A single rose can be my garden; a single friend, my world.

I guess it is just a question of perspective and selecting then. At the end of October I have been drawing a Venn diagram about friends and social contacts. In that exercise you define where your Values, Interests and Abilities overlap in the sweet spot. In my bubble of values I had 20 values listed. Sadly some of those values, that Brenés list didn’t have. 

I seem to have a few other lists as well.

Your Real Values?

One thing I have been thinking when listing the values is the problem on how to really know what are my values. What I mean with that is that I can short list 100 values into 32. Then cut those down to 10, 5 and ultimately to that 2 (I here by the way bravely assume that Brene is right when saying there can be two values. I kind of believe the “Multiple priorities mean no priority at all” so two seems to be generous.
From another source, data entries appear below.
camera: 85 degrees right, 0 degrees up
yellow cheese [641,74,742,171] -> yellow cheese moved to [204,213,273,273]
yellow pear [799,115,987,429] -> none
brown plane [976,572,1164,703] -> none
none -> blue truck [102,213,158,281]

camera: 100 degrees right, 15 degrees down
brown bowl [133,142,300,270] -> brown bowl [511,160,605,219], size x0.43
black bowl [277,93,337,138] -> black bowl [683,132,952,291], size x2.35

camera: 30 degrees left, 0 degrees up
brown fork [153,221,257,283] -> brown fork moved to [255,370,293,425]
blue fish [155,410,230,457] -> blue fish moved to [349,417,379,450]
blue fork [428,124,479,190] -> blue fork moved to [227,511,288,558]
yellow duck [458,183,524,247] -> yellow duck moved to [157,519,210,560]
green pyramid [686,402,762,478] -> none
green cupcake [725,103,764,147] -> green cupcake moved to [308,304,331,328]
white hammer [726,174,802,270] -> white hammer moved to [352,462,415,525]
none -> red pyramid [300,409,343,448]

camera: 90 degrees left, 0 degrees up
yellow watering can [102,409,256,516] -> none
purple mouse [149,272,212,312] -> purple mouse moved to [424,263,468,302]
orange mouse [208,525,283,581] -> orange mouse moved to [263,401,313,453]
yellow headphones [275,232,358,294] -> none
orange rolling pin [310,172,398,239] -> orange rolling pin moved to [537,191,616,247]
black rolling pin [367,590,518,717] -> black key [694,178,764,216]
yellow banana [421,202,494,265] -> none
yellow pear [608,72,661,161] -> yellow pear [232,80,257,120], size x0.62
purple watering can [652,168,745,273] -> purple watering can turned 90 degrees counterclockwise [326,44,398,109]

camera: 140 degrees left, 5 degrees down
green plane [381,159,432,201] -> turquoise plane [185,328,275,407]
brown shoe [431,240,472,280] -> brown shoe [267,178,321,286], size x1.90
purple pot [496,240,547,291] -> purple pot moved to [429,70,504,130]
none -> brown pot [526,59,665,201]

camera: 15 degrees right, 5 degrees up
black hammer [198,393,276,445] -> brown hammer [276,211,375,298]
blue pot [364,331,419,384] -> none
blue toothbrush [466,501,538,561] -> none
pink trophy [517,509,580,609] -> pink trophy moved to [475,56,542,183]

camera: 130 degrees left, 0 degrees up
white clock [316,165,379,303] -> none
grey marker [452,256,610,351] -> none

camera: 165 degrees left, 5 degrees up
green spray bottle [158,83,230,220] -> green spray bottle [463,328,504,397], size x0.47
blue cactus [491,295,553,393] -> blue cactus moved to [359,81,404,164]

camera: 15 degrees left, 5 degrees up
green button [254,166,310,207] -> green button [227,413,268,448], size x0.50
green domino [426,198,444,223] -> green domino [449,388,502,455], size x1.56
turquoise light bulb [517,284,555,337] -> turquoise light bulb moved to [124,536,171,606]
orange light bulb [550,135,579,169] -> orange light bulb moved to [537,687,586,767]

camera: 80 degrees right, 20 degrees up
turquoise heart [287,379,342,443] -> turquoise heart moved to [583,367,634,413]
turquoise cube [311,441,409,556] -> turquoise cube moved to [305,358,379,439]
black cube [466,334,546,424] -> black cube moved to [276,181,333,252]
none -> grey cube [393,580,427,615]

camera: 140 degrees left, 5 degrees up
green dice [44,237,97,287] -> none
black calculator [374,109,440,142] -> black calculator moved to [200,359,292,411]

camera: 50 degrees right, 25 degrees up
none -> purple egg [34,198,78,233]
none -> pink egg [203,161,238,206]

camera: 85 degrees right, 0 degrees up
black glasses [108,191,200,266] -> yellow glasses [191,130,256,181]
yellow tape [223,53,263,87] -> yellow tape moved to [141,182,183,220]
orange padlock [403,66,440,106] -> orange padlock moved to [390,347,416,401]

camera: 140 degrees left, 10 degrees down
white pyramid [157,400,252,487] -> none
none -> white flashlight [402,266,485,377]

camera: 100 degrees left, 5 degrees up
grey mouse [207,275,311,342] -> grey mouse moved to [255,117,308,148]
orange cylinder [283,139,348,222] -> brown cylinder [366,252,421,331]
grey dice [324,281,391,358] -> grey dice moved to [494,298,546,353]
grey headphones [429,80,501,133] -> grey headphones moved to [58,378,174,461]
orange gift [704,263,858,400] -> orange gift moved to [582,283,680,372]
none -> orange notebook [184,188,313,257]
As good target as any, keeps my focus sharp. I might want to accept help on that front.). But once I reach 2 core values that drive me, are they actually my values?

It is rather easy to believe what society tells us, especially if telling means ‘life long subtle brainwashing that has replaced your own thinking and identity”. If one of my values would be “health”, would I have it because it really, really is the core driver in my life or because it is the answer that is expected? Answer that I think I should want? Would my decisions and actions really be driven with that guiding star?

The gap between values I would want to have and values I live by is so scary that so far I’ve written 1000+ words in order to not actually confront it. I’m currently reading Jay Shetty’s book Think Like a Monk (so far very good, by the way). He introduces following exercises to poke and dissect your values and something similar I have seen elsewhere as well:

  1. Where did your values come from?
    • Are you living your own life or the one that is expected from you by your parents, friends, culture, etc.
  2. Audit your time
    • How you spend your time, what decisions have you done regarding that? What seems to be most important for you when allocating your limited weeks?
  3. Audit your money
    • Where do channel the money that flows through your life? Is your money usage in line with your values?
  4. Consider your past values
    • What have been your 3 best and 3 worst choices in life? Why did you make them and would you now choose differently?
  5. Companion audit
    • Who do you spend your time with? Do their values reflect yours?

Still, ‘Health’ is nicer value than ‘Laziness’ and ‘Growth’ sounds objectively better than ‘Cat videos’. Often for us, for me at least, the values we want to have are not so very well aligned with values we seem to be holding in life.

For months I have been beating around the bush with values. Now it is very late and I need to go to bed. Tomorrow morning there is new Quest session waiting for me. I run out of time and now I will need to define my values. I guess that it is healthy for me to just cut the bullshit and write down the values. Robin wanted me to write down five main values, but I’ve listened more Brené and believe her in this more, so two it is. Maybe, to make it easier for myself,  I list 3 bubbling under values that I can refer to when I need to revisit my list of values now that I needed to list them without proper time to plan and consider.

What about the gap?

I decided now that I will list good compromise values. Values that I really want to have as my values that are such that I can recognize them in my life without feeling a full liar. And then I start using them as the guidance. Couple quotes from past week to help me with that:

Vision without daily execution is hallucination.

– Thomas Edison

Sometimes a hypocrite is nothing more than a man in the process of changing.